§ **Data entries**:
########################################

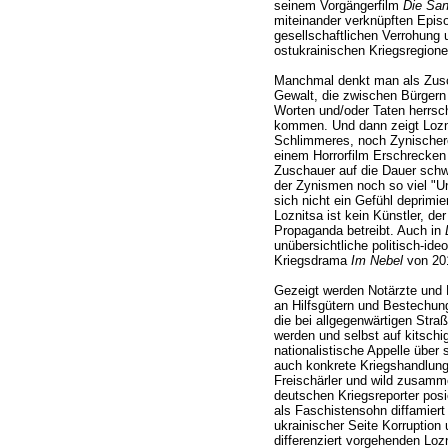
seinem Vorgängerfilm
Die San
miteinander verknüpften Episo
gesellschaftlichen Verrohung 
ostukrainischen Kriegsregio
Manchmal denkt man als Zusc
Gewalt, die zwischen Bürgern
Worten und/oder Taten herrsc
kommen. Und dann zeigt Lozn
Schlimmeres, noch Zynischeres
einem Horrorfilm Erschrecken
Zuschauer auf die Dauer schw
der Zynismen noch so viel "Un
sich nicht ein Gefühl deprimier
Loznitsa ist kein Künstler, der
Propaganda betreibt. Auch in
unübersichtliche politisch-ide
Kriegsdrama
Im Nebel
von 201
Gezeigt werden Notärzte und 
an Hilfsgütern und Bestechung
die bei allgegenwärtigen Straße
werden und selbst auf kitschi
nationalistische Appelle über
auch konkrete Kriegshandlung
Freischärler und wild zusamm
deutschen Kriegsreporter posi
als Faschistensohn diffamiert
ukrainischer Seite Korruption
differenziert vorgehenden Lozn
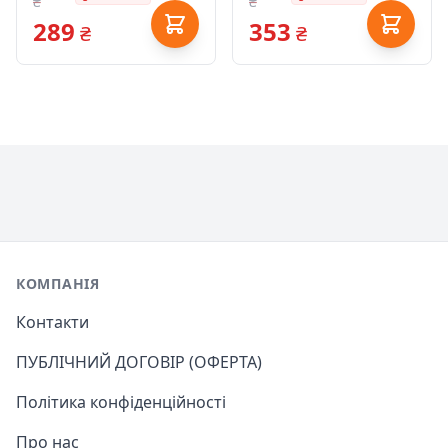
₴
₴
289
353
₴
₴
Footer
КОМПАНІЯ
Контакти
ПУБЛІЧНИЙ ДОГОВІР (ОФЕРТА)
Політика конфіденційності
Про нас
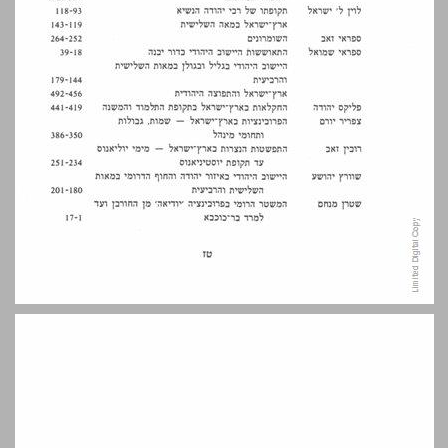
התאוששות היישוב היהודי בדור יבנה ... 18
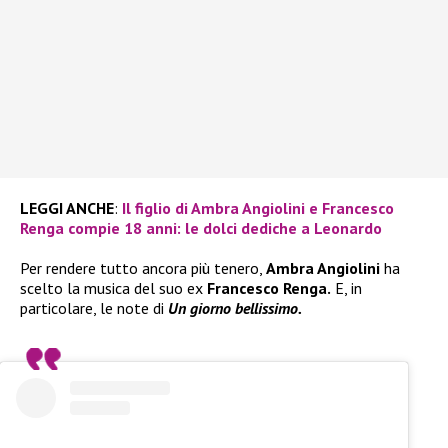
LEGGI ANCHE
:
Il figlio di Ambra Angiolini e Francesco
Renga compie 18 anni: le dolci dediche a Leonardo
Per rendere tutto ancora più tenero,
Ambra Angiolini
ha
scelto la musica del suo ex
Francesco Renga.
E, in
particolare, le note di
Un giorno bellissimo.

########################################

§ **EXERCISE OBJECTIVE**: Reproduce every one of the rows above word for word, leaving out the pictures.

§ **ANSWER SPACE**:
seinem Vorgängerfilm
Die San
miteinander verknüpften Episo
gesellschaftlichen Verrohung 
ostukrainischen Kriegsregio
Manchmal denkt man als Zusc
Gewalt, die zwischen Bürgern
Worten und/oder Taten herrsc
kommen. Und dann zeigt Lozn
Schlimmeres, noch Zynischeres
einem Horrorfilm Erschrecken
Zuschauer auf die Dauer schw
der Zynismen noch so viel "Un
sich nicht ein Gefühl deprimier
Loznitsa ist kein Künstler, der
Propaganda betreibt. Auch in
unübersichtliche politisch-ide
Kriegsdrama
Im Nebel
von 201
Gezeigt werden Notärzte und 
an Hilfsgütern und Bestechung
die bei allgegenwärtigen Straße
werden und selbst auf kitschi
nationalistische Appelle über
auch konkrete Kriegshandlung
Freischärler und wild zusamm
deutschen Kriegsreporter posi
als Faschistensohn diffamiert
ukrainischer Seite Korruption
differenziert vorgehenden Lozn
₴
₴
289
353
₴
₴
Footer
КОМПАНІЯ
Контакти
ПУБЛІЧНИЙ ДОГОВІР (ОФЕРТА)
Політика конфіденційності
Про нас
התאוששות היישוב היהודי בדור יבנה ... 18
LEGGI ANCHE
:
Il figlio di Ambra Angiolini e Francesco
Renga compie 18 anni: le dolci dediche a Leonardo
Per rendere tutto ancora più tenero,
Ambra Angiolini
ha
scelto la musica del suo ex
Francesco Renga.
E, in
particolare, le note di
Un giorno bellissimo.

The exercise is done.